Cranes and crops in the South Africa's Western Cape

Julia van Velden
Percy FitzPatrick Institute of African Ornithology, University of Cape Town,  Private Bag X3, Rondebosch, 7701, Cape Town, South Africa

The Western Cape population of Blue Cranes (Anthropoides paradiseus) is of great importance as the largest population throughout its range. However, this population is strongly associated with agricultural lands, and therefore may come into conflict with farmers who perceive them as damaging to crops. We investigated the viability of this population in 3 ways: exploring farmer attitudes towards cranes using interviews, generating estimates of survival, and exploring movement patterns using a long-term dataset of marked individuals. Our results highlight the need for location-specific solutions to crop-damage by cranes, and contribute to the understanding of basic demographics for this vulnerable species.

 

South China's changing turtle trade

Weiling Wu
MPhil in Conservation Leadership, Department of Geography, University of Cambridge, David Attenborough Building, Cambridge, UK.
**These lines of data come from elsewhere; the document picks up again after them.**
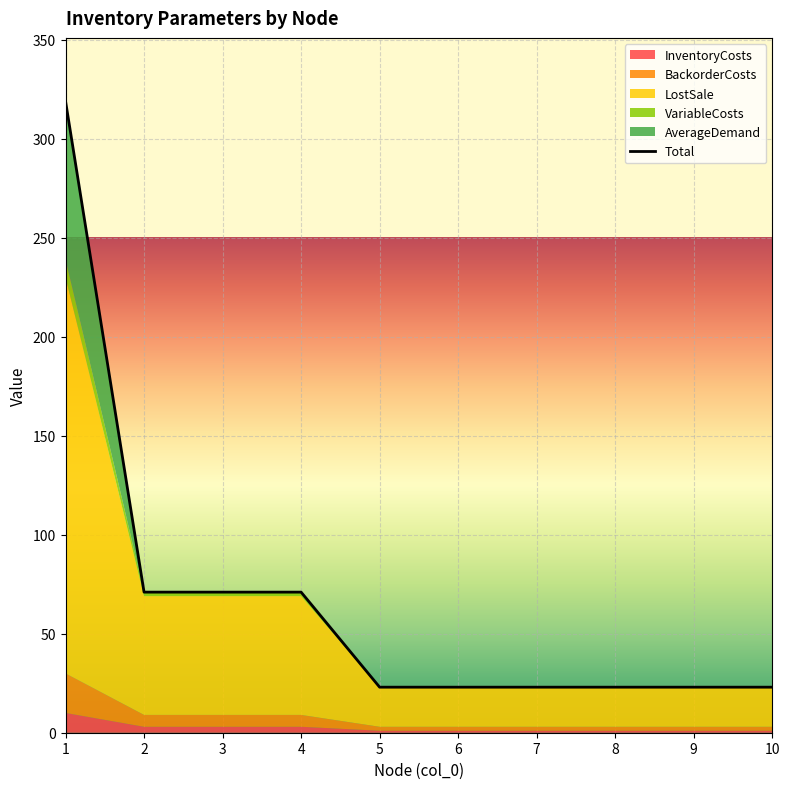

What is the average value?

67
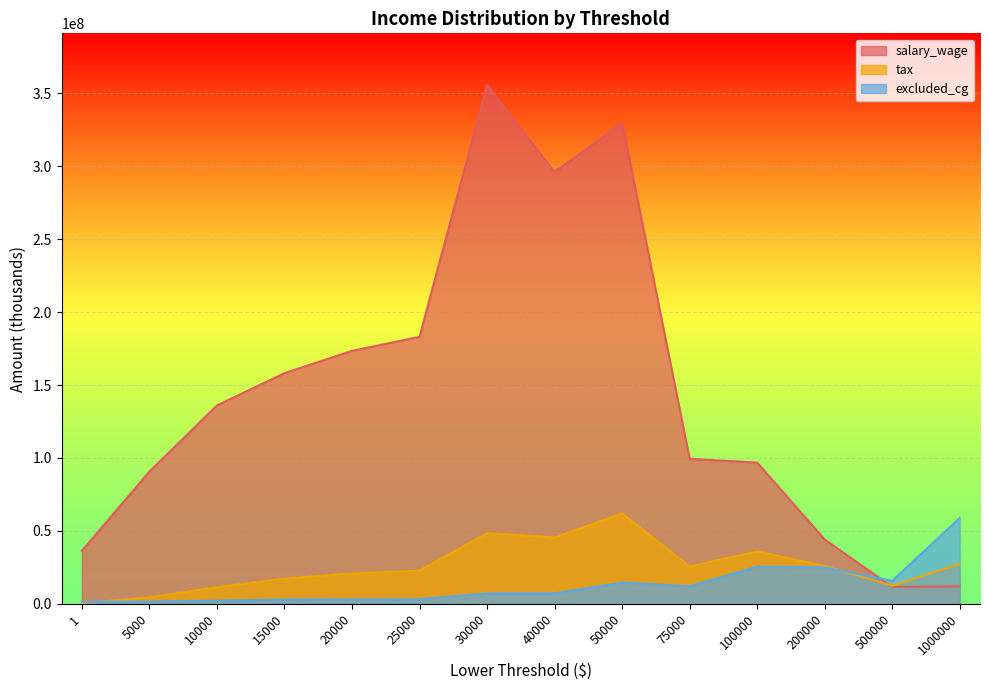

How many data points in excluded_cg are less than 7211232?

7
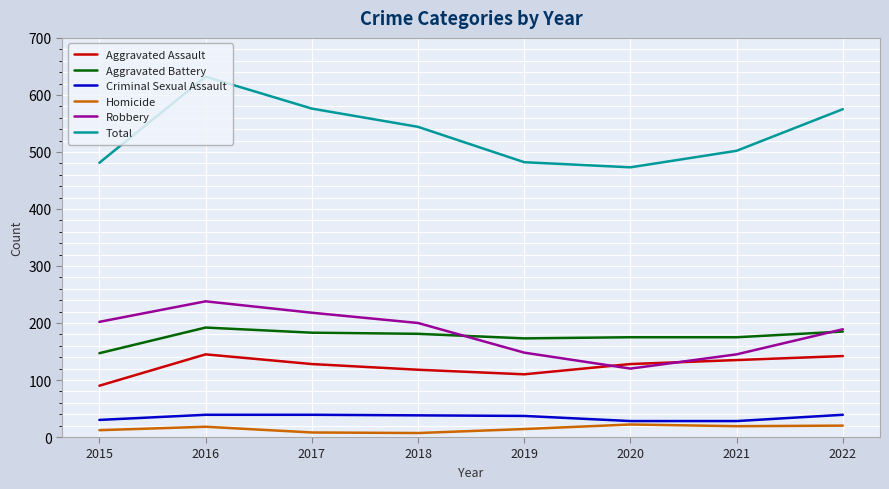

What is the difference between the maximum and minimum values in the Criminal Sexual Assault series?

11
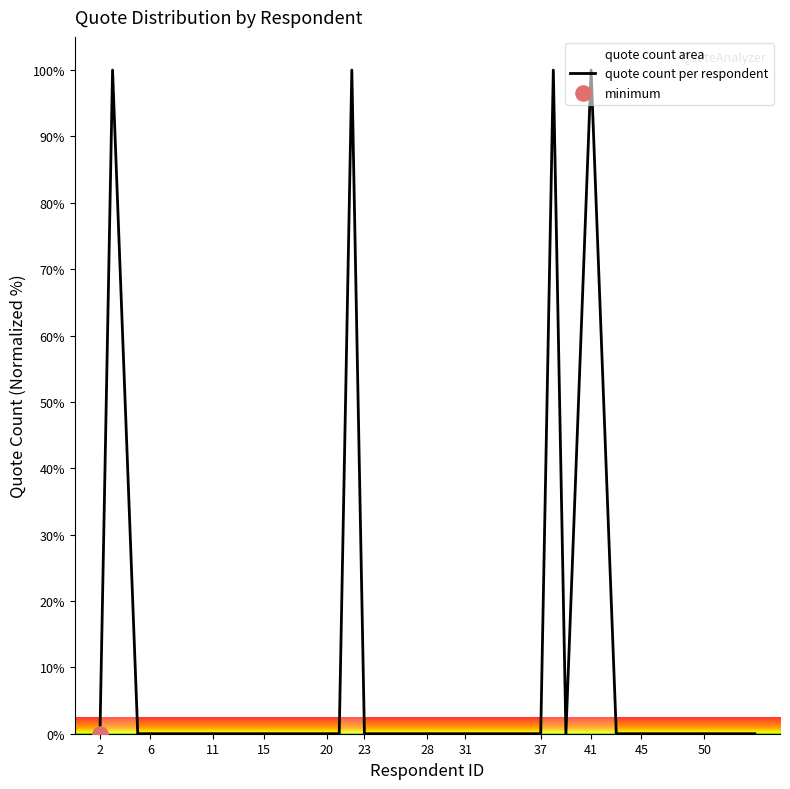

True or false: the data shows 0.0 at 15.

True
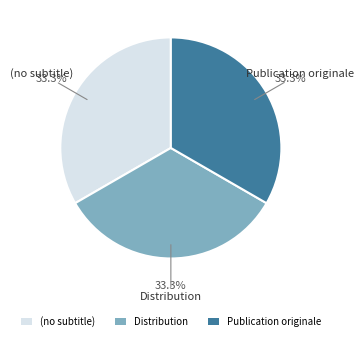

Approximately how many times larger is the value at Publication originale compared to Distribution?

1.0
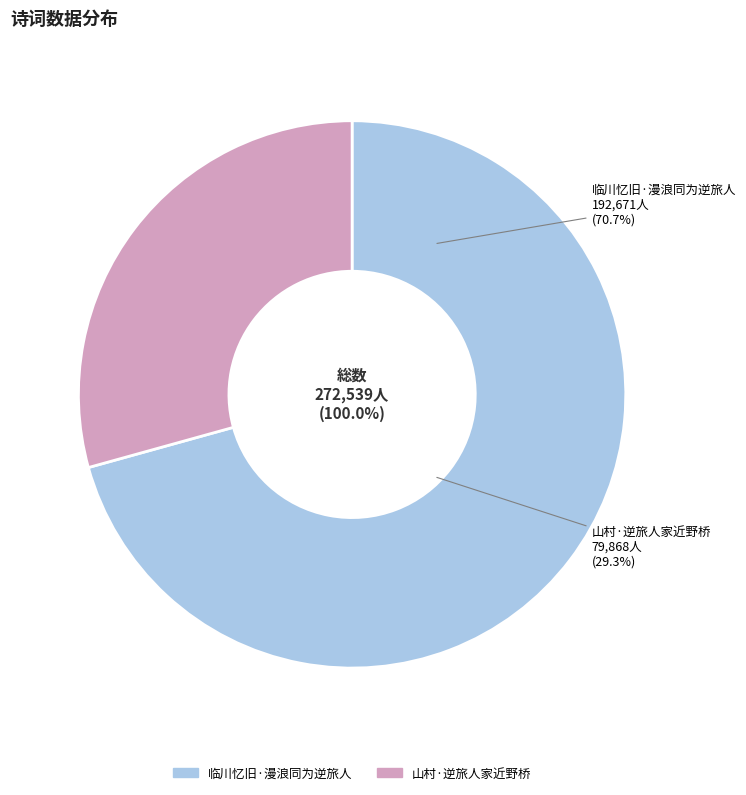

Which slice represents more than half of the pie?

临川忆旧·漫浪同为逆旅人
The open sales of endangered freshwater turtle and tortoise in south China have been decreasing over years in terms of quantity and species diversity. However, there are alarming trends underneath:  the popularization of keeping turtle as pet, the concomitant online trading of rare species, and the controversial flourish of turtle farming industry.  The trends place new threats to global turtle species, and challenge China’s wildlife protection law and its enforcement. While the new Chinese wildlife law opened new opportunities to address the well-hidden trade of protected turtle species, its enforcement and impact on the ground remain to be seen.

 

Predicting bat collisions at wind farms

Aleksandra Zarzycka
Helmholtz Zentrum für Umweltforschung, Permoserstraße 15, 04318 Leipzig, Germany

West Pomerania is  the leading region in wind energy production in Poland and further development can be expected. Location of the new wind farms should be carefully selected to reduce negative environmental impacts such as collisions of bats with turbines. We used spatial statistical methods (ENFA and MADIFA) to identify geographical variables associated with collision probability. We based the analysis on collision records from the region and compared the results with data from German state Brandenburg. To improve prediction power BRT modeling was introduced. We created collision probability maps as a possible tool in future planning of wind farms.

 

Changes in China’s forests since 2000

Di Zhang
Center for Nature and Society, Peking University, China

In 2014, we interpreted the Global Forest Watch (GFW) dataset and compared the results with other datasets, including the National Forest Inventory, ChinaCover and GlobeLand30. Results show that GFW dataset has reliable accuracy, but different from other datasets, GFW identified a net forest loss of 37,551–42,031 km2 in China during 2000–2010. Furthermore, by the end of 2013, there was an overall forest loss of 1,200 km2 among 407 national nature reserves. In 2016, we carried out a ground verification work among NNRs with the most forest loss and tried to understand the driving factors behind.